Did the concept of a Civ game on Facebook come from you or was this part of a larger initiative from your publisher 2K to create social games? It’s hard to ignore the success of Farmville and Cityville.
It was actually my idea. We started this a year and a half ago, so it was in the pretty early days of Facebook gaming. It was something that I wanted to do. Addressing these new elements was a lot of fun for me. The idea of a more massively-multiplayer Civ has been floating around for a long time. Facebook brought that missing piece, the infrastructure to connect with your friends. There is a big difference between signing on to a matchmaking site and getting paired up with 8 random people or jumping into a game where your friends are there to play along with you. Facebook brought that piece of the puzzle.
Looking at the growth of Facebook games and other social games, do you think traditional games from PC or consoles will need to emulate them?
We’ve been seeing a move in that direction. It’s become almost mandatory for there to be some kind of multiplayer component in PC games, where 10 years ago that wasn’t the case. I think we are seeing community becoming a mandatory feature, forums and place where you can go to share, whether it is scenarios or maps or whatever. I think that social and multiplatform, 24/7 game connectivity that you can check-in with your phone or you can check-in from your console or PC–that things are a little more connected, whatever device you have, you can get involved in whatever game you are playing–it’s one of those things on the horizon that’s just going to happen.
It has been 20 years since the original Civilization. Did you ever imagine that the series would last this long and evolve over the years in the way it has?
I did not imagine when we did the first Civ that it would be going strong 20 years later. I really have to thank the community, the players who have kept up the enthusiasm and kept sending us ideas-all the players sharing mods and scenarios and things like that. It’s incredibly gratifying to look back over 20 years and see that Civ has prospered and really grown up. It’s also interesting to see how Civ has changed in all the different iteration, all the different people who’ve had their impact on it. I’m really thankful. It’s an idea that we keep finding new and interesting ways to build on it.

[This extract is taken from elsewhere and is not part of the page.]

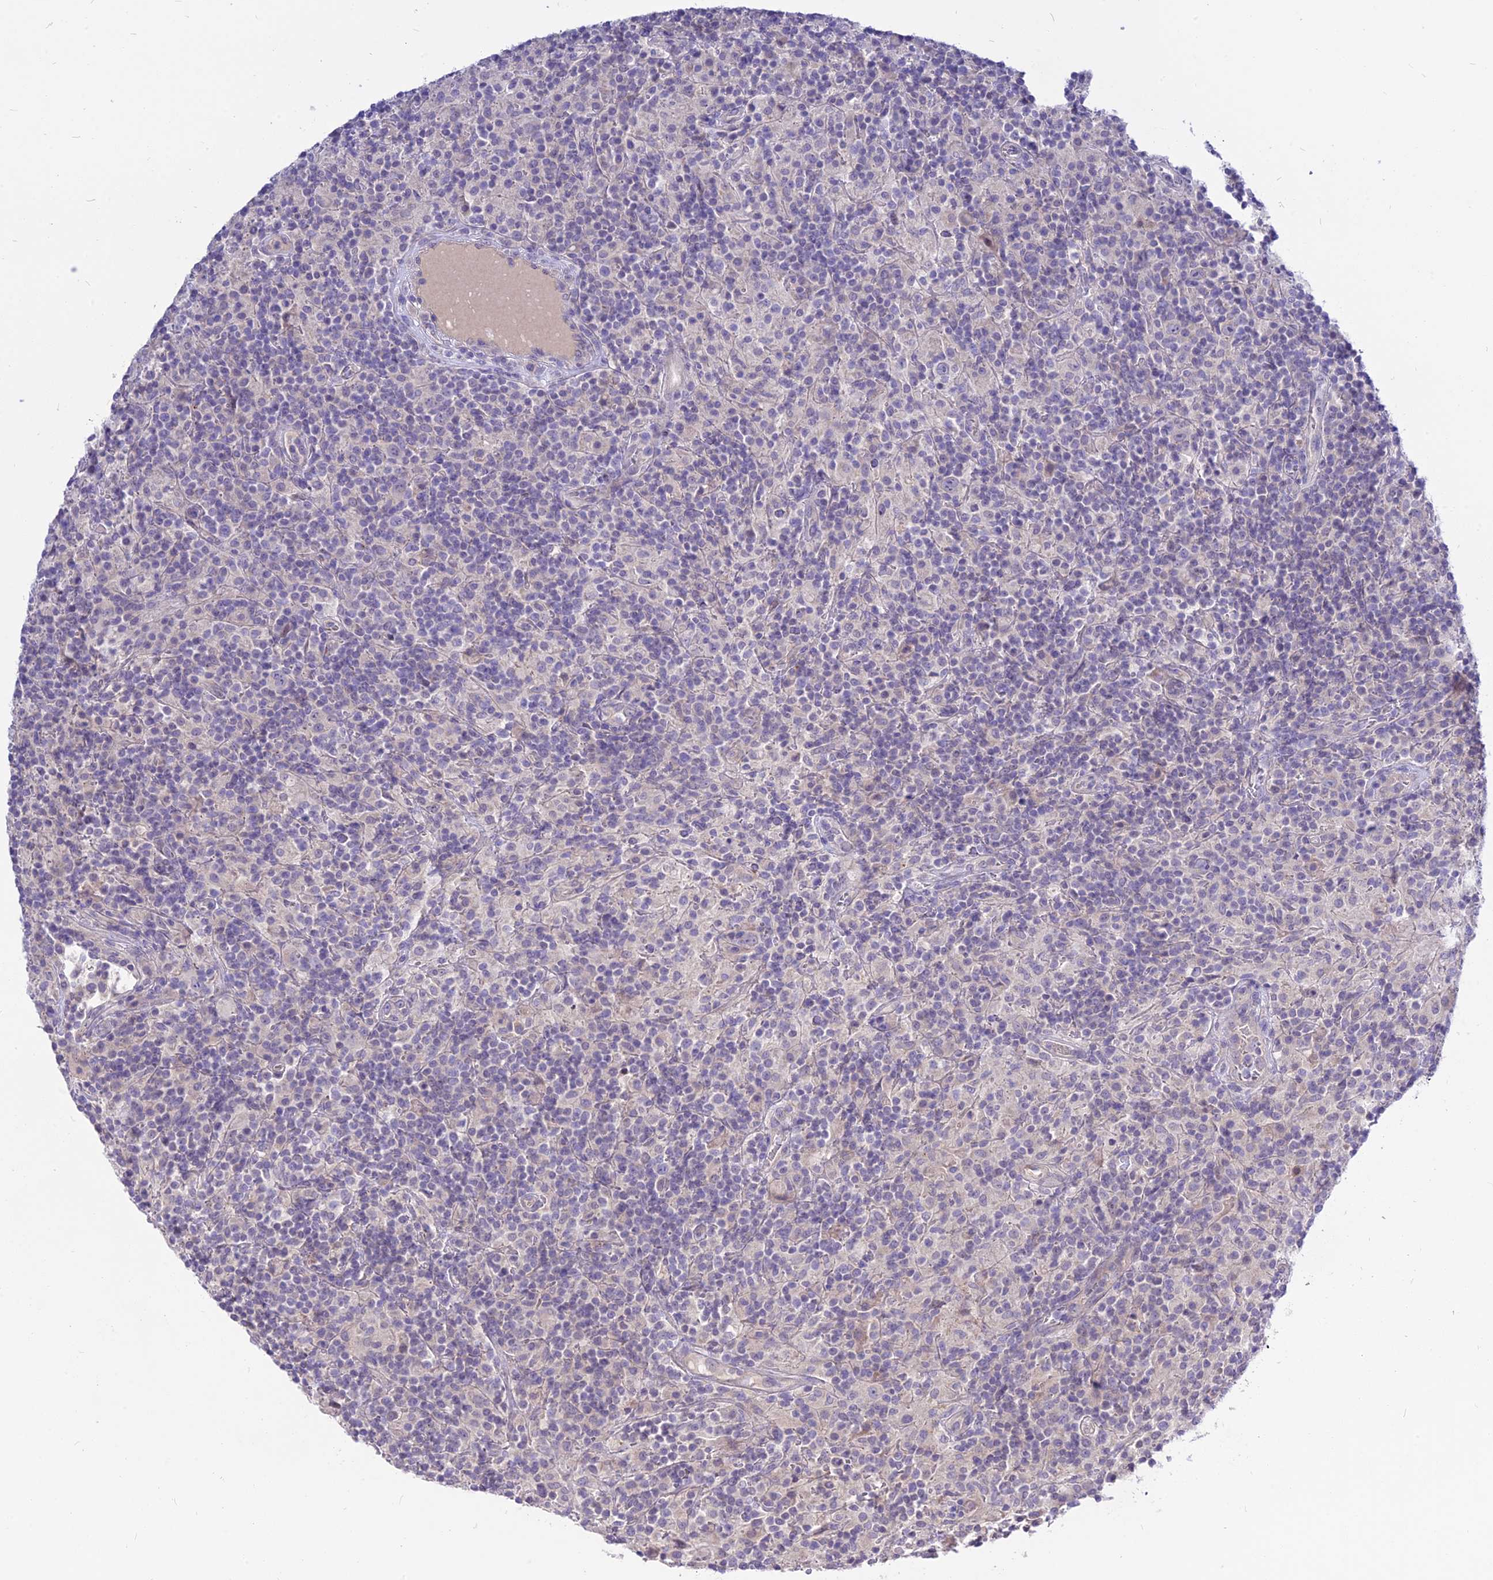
{"staining": {"intensity": "negative", "quantity": "none", "location": "none"}, "tissue": "lymphoma", "cell_type": "Tumor cells", "image_type": "cancer", "snomed": [{"axis": "morphology", "description": "Hodgkin's disease, NOS"}, {"axis": "topography", "description": "Lymph node"}], "caption": "Immunohistochemical staining of Hodgkin's disease reveals no significant staining in tumor cells.", "gene": "CZIB", "patient": {"sex": "male", "age": 70}}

We hope Civ World is just another chapter in the Civ story. In our mind it has been a success, to really explore a new space and try some new things. Now it’s up to the players to see what they like, what ideas they have. The fun thing about Facebook games is that they can evolve, the can grow, even once there are in wide release. A large part of the game development takes place even once the game the game is out there. We look forward to adding new things to it and make it even better.